● **SOURCE MATERIAL**
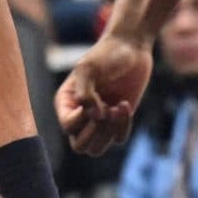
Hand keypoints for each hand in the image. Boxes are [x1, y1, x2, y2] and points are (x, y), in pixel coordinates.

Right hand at [57, 35, 150, 155]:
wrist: (131, 48)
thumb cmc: (105, 54)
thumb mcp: (88, 68)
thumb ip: (85, 93)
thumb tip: (94, 116)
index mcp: (66, 103)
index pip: (67, 126)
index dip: (82, 120)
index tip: (96, 101)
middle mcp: (80, 115)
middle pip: (79, 146)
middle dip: (96, 132)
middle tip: (107, 111)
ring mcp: (100, 121)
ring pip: (96, 149)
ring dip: (109, 133)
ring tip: (118, 109)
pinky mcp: (118, 121)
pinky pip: (118, 139)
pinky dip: (123, 126)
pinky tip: (125, 104)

● **WHAT IS EXPECTED**
Scan the records above for the string "hand", then select every line that holds it.

● **EXERCISE OUTPUT**
Hand keypoints for each hand in the image. Boxes are [x1, y1, x2, y2] and points are (x, y), in pixel coordinates.
Right hand at [57, 35, 150, 155]:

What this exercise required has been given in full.